ФРАГМЕНТ ТЕКСТА —
○ ○ ○ ○ ○

Иными словами, ко времени выхода в свет «пушкинского» тома повсеместная критика «старого пушкиноведения», в разряд которого записывалась, например, деятельность участников семинара С. А. Венгерова, выпускавших историко-литературные сборники «Пушкинист» (под ред. С. А. Венгерова. СПб/Пг.: Фототипия и Типография А. Ф. Дресслера, 1914–1918), Пушкинской комиссии при Одесском Доме ученых, под грифом которой выходили сборники «Пушкин: Статьи и материалы» (под ред. М. П. Алексеева. Одесса: [б. и.] 1925–1927), московского пушкинского кружка М. А. Цявловского и Пушкинского общества, хотя и стала общим местом, но все еще провоцировала пристрастное общественное отношение к дотошным текстологам и несмелым интерпретаторам431.

○ ○ ○ ○ ○

ИСХОДНЫЕ ДАННЫЕ —
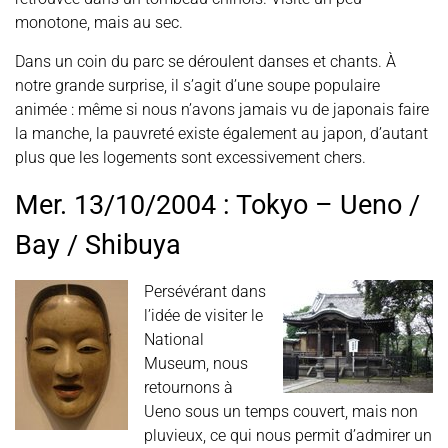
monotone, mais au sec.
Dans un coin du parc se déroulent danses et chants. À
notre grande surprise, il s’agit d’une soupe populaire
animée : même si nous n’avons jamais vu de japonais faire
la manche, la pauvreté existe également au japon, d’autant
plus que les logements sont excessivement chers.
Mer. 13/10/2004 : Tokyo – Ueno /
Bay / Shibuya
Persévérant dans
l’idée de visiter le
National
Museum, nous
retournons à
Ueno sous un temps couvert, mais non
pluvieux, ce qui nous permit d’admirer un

○ ○ ○ ○ ○

ЗАДАНИЯ —
A) Под чьей редакцией, согласно фрагменту о пушкиноведении, выходили сборники «Пушкин: Статьи и материалы»?
B) Представьте строки листинга в виде таблицы Markdown со столбцами «№» и «Строка», пропустив пустые строки. Изображения в таблицу не включайте.
Фрагмент текста и листинг никак не связаны между собой.

ОТВЕТЫ —
A) Под редакцией М. П. Алексеева.

B)
| № | Строка |
|---|---|
| 1 | monotone, mais au sec. |
| 2 | Dans un coin du parc se déroulent danses et chants. À |
| 3 | notre grande surprise, il s’agit d’une soupe populaire |
| 4 | animée : même si nous n’avons jamais vu de japonais faire |
| 5 | la manche, la pauvreté existe également au japon, d’autant |
| 6 | plus que les logements sont excessivement chers. |
| 7 | Mer. 13/10/2004 : Tokyo – Ueno / |
| 8 | Bay / Shibuya |
| 9 | Persévérant dans |
| 10 | l’idée de visiter le |
| 11 | National |
| 12 | Museum, nous |
| 13 | retournons à |
| 14 | Ueno sous un temps couvert, mais non |
| 15 | pluvieux, ce qui nous permit d’admirer un |